Taking the line with "with money through the game under the pretext" as the first and the line with "Traders can use this information to enter and" as the last, set down exactly every line in that range from the entries below, and no more.

Stored records:

--- START ---

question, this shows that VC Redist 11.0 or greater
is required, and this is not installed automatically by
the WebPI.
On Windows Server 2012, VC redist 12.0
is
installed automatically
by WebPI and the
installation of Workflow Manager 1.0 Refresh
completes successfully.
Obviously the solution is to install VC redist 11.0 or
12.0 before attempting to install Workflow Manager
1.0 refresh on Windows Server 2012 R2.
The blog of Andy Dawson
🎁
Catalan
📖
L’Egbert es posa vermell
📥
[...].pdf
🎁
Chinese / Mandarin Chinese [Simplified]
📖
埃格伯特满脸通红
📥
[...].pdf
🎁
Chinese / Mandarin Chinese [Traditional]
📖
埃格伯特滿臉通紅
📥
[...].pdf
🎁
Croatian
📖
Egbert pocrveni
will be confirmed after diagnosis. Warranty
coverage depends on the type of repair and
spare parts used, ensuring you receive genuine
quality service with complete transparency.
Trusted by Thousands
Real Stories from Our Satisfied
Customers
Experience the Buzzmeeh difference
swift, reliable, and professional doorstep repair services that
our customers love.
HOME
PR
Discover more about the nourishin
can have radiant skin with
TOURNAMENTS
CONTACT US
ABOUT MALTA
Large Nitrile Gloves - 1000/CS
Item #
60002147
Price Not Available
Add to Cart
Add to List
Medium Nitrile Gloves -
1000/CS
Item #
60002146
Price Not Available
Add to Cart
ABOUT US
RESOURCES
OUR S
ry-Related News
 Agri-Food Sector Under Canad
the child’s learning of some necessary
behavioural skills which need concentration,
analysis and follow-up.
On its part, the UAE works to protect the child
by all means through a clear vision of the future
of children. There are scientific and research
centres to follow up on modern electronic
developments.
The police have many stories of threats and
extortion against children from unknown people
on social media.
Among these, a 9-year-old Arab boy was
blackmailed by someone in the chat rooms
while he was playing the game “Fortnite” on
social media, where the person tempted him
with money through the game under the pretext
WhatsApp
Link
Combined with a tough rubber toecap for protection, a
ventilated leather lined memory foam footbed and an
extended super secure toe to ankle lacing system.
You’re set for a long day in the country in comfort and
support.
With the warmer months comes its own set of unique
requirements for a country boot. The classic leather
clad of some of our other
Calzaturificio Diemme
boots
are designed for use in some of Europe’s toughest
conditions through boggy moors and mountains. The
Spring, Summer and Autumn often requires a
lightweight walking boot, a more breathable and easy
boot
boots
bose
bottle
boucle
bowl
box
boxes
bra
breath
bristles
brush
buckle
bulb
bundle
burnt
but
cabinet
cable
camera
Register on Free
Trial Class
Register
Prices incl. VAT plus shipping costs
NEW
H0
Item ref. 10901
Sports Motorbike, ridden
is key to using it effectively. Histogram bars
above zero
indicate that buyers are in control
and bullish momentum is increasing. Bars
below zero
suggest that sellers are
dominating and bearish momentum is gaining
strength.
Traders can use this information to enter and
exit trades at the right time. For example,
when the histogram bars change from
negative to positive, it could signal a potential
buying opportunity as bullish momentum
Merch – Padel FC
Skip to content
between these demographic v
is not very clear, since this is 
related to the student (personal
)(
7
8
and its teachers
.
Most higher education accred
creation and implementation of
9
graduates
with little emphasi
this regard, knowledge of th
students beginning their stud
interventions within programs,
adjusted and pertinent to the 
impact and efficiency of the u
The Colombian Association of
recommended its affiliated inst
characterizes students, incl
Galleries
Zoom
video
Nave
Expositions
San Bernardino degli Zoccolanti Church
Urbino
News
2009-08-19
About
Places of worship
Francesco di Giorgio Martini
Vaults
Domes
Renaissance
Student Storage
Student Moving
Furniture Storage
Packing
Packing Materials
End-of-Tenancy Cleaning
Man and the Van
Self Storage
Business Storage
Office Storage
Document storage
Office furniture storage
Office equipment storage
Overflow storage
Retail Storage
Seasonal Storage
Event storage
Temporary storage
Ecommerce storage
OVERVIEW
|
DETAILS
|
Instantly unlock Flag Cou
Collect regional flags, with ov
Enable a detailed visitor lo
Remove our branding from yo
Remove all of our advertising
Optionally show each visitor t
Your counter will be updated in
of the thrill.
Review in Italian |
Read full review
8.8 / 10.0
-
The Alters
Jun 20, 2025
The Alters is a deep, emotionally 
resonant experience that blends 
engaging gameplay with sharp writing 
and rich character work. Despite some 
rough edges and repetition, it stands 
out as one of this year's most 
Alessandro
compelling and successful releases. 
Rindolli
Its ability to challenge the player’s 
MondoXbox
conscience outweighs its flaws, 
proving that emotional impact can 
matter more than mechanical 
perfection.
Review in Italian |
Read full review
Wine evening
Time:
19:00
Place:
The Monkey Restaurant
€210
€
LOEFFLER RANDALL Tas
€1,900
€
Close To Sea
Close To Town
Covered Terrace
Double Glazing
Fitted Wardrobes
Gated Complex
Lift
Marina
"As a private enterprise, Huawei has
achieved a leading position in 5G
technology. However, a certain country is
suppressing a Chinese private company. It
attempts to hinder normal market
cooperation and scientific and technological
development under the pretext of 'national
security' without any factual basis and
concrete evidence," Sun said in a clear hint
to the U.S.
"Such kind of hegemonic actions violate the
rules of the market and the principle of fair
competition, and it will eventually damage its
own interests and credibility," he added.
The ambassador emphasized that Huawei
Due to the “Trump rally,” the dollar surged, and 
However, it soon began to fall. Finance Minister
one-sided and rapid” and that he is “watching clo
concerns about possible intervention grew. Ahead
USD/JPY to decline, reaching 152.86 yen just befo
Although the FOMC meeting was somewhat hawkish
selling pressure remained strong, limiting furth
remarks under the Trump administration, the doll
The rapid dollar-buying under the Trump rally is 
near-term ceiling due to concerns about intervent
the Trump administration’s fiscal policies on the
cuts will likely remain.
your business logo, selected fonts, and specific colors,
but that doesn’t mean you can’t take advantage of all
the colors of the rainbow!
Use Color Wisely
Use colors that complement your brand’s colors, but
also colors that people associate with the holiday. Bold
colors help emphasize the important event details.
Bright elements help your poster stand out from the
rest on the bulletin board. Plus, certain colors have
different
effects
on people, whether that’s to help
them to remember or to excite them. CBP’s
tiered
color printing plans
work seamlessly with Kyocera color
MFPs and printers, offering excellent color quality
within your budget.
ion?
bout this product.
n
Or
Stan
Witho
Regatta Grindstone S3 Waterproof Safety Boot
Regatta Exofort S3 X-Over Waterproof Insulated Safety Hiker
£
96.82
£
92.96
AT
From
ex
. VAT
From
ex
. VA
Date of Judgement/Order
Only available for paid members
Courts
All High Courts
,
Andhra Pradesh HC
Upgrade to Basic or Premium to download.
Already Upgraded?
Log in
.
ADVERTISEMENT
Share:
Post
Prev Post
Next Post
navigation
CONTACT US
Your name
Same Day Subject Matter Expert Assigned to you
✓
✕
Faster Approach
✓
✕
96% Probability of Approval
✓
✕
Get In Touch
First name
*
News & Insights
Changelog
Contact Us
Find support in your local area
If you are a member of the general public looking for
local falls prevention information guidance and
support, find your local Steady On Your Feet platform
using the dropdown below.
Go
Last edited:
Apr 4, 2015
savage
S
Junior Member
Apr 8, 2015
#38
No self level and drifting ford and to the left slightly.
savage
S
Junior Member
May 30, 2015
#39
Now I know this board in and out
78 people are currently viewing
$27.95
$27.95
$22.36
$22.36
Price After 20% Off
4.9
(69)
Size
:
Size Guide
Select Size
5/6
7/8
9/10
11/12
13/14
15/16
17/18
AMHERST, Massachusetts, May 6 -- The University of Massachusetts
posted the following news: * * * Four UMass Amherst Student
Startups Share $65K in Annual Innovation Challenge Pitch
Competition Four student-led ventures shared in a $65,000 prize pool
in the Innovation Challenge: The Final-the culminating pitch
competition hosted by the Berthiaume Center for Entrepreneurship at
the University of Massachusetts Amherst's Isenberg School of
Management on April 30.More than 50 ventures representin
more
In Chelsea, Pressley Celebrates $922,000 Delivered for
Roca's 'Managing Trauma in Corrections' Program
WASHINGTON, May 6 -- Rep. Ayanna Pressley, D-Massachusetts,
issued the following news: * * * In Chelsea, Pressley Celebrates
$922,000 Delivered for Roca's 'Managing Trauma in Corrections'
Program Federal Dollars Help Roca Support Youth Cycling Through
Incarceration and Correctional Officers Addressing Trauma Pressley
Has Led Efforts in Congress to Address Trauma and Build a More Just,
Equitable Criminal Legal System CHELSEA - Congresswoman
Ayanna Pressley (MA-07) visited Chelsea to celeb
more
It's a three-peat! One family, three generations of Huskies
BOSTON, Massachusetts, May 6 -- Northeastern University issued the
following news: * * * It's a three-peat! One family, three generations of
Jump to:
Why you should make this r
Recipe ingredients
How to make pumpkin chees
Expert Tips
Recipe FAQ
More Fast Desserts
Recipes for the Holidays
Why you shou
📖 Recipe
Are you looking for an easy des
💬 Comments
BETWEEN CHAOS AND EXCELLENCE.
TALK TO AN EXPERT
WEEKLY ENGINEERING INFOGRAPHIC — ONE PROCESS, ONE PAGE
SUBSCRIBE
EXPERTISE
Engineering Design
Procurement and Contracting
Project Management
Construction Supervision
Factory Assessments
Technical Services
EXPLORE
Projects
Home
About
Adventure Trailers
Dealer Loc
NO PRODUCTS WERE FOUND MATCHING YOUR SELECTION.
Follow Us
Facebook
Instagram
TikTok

--- END ---

-- ANSWER --
with money through the game under the pretext
WhatsApp
Link
Combined with a tough rubber toecap for protection, a
ventilated leather lined memory foam footbed and an
extended super secure toe to ankle lacing system.
You’re set for a long day in the country in comfort and
support.
With the warmer months comes its own set of unique
requirements for a country boot. The classic leather
clad of some of our other
Calzaturificio Diemme
boots
are designed for use in some of Europe’s toughest
conditions through boggy moors and mountains. The
Spring, Summer and Autumn often requires a
lightweight walking boot, a more breathable and easy
boot
boots
bose
bottle
boucle
bowl
box
boxes
bra
breath
bristles
brush
buckle
bulb
bundle
burnt
but
cabinet
cable
camera
Register on Free
Trial Class
Register
Prices incl. VAT plus shipping costs
NEW
H0
Item ref. 10901
Sports Motorbike, ridden
is key to using it effectively. Histogram bars
above zero
indicate that buyers are in control
and bullish momentum is increasing. Bars
below zero
suggest that sellers are
dominating and bearish momentum is gaining
strength.
Traders can use this information to enter and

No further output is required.